Thanks in advance for any heads up.

2
Do you read this document: docs.microsoft.com/en-us/azure/data-factory/…? it's may be helpful.Leon Yue
Yes, I did, thanks. In fact, I fiddled with several DIU/parallelCopies configurations, but no luckFabrizio Miano

2 Answers

1
votes

When there's a copy activity performance issue in ADF and the root cause is not obvious (e.g. if source is fast, but sink is throttled, and we know why) -- here's how I would go about it :

  1. Start with the Integration Runtime (IR) (doc.). This might be a jobs' concurrency issue, a network throughput issue, or just an undersized VM (in case of self-hosted). Like, >80% of all issues in my prod ETL are caused by IR-s, in one way or another.
  2. Replicate copy activity behavior both on source & sink. Query the views from your local machine (ideally, from a VM in the same environment as your IR), write the flat files to blob, etc. I'm assuming you've done that already, but having another observation rarely hurts.
  3. Test various configurations of copy activity. Changing isolationLevel, partitionOption, parallelCopies and enableStaging would be my first steps here. This won't fix the root cause of your issue, obviously, but can point a direction for you to dig in further.
  4. Try searching the documentation (this doc., provided by @Leon is a good start). This should have been a step #1, however, I find ADF documentation somewhat lacking.

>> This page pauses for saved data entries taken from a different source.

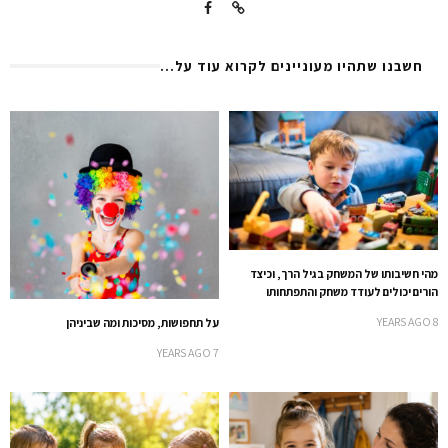
חשבנו שתהיו מעוניינים לקרוא עוד על...
מהי חשיבותו של המשחק בגיל הרך, וכיצד
הורים יכולים לעודד משחק והתפתחותו
8 YEARS AGO
על תחפושות, מסיכות ומה שביניהן
7 YEARS AGO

N.B. this is based on my personal experience with Data Factory.
Providing a specific solution in this case is, indeed, quite hard.

1
votes

To whoever might stumble upon the same issue, I managed to find out, rather empirically, that the bottleneck was being caused by the presence of several key-hash computations in the view on SQL DB. In fact, once I removed these - calculated later on Azure Synapse Analytics (data warehouse) - I observed a massive performance boost of the copy operation.